The Methodist Mission Southern approached Information Science for help in rethinking the way literacy is taught to people who often fall through the cracks – particularly those in prison.
Virtual Reality (VR) uses computer technology to create a simulated environment where users are immersed inside an experience and able to interact with three-dimensional worlds.
With the help of the investment from the GigCity Community Fund, Information Science PhD student Jonny Collins developed a virtual reality game using a setting that is both familiar and motivating to the learner—a simulated car workshop.
The resulting prototype proved successful and now Animation Research Limited and Methodist Mission Southern are developing it into a commercial enterprise, with investment support from Ngāti Kahungunu.
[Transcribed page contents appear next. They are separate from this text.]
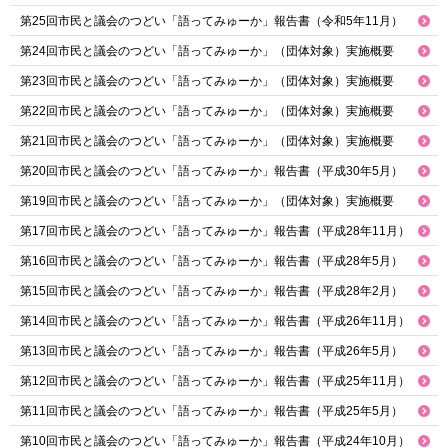
第25回市民と議会のつどい「語ってみゅーか」報告書（令和5年11月）
第24回市民と議会のつどい「語ってみゅーか」（団体対象）実施概要
第23回市民と議会のつどい「語ってみゅーか」（団体対象）実施概要
第22回市民と議会のつどい「語ってみゅーか」（団体対象）実施概要
第21回市民と議会のつどい「語ってみゅーか」（団体対象）実施概要
第20回市民と議会のつどい「語ってみゅーか」報告書（平成30年5月）
第19回市民と議会のつどい「語ってみゅーか」（団体対象）実施概要
第17回市民と議会のつどい「語ってみゅーか」報告書（平成28年11月）
第16回市民と議会のつどい「語ってみゅーか」報告書（平成28年5月）
第15回市民と議会のつどい「語ってみゅーか」報告書（平成28年2月）
第14回市民と議会のつどい「語ってみゅーか」報告書（平成26年11月）
第13回市民と議会のつどい「語ってみゅーか」報告書（平成26年5月）
第12回市民と議会のつどい「語ってみゅーか」報告書（平成25年11月）
第11回市民と議会のつどい「語ってみゅーか」報告書（平成25年5月）
第10回市民と議会のつどい「語ってみゅーか」報告書（平成24年10月）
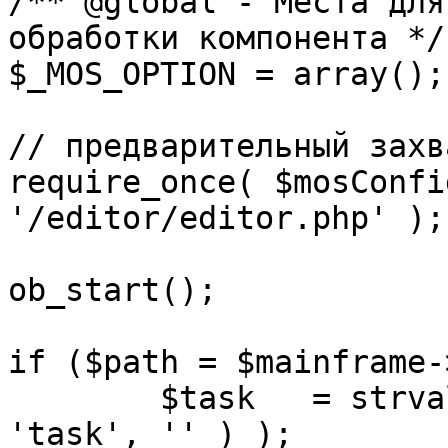
/** @global - Места для
обработки компонента */

$_MOS_OPTION = array();

// предварительный захв
require_once( $mosConfi
'/editor/editor.php' );

ob_start();		 

if ($path = $mainframe-
	$task 	= strval( mosGetParam( $_REQUEST, 
'task', '' ) );
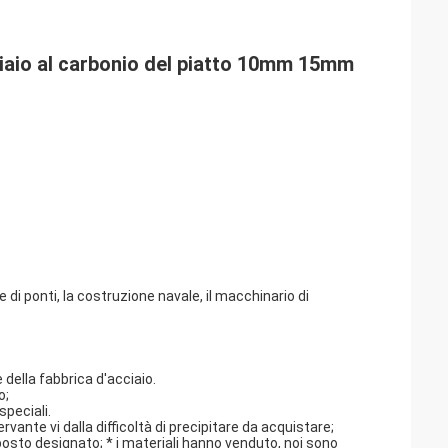
ciaio al carbonio del piatto 10mm 15mm 
e di ponti, la costruzione navale, il macchinario di
e della fabbrica d'acciaio.
o;
speciali.
ante vi dalla difficoltà di precipitare da acquistare;
posto designato; * i materiali hanno venduto, noi sono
Jonny’s supervisor Professor Holger Regenbrecht, who is also Head of Information Science, is expecting significant international interest in virtual reality contextualised learning and other real applications.
"We are not only answering technological questions about VR interfaces, we're also taking virtual reality beyond purely entertainment by developing functional uses to solve real-world problems, meeting a very real community need.
"The engagement itself has also been a major success story: valuable links have been forged between research, social agencies, local and central government, and businesses with the potential for future growth and employment for Dunedin.”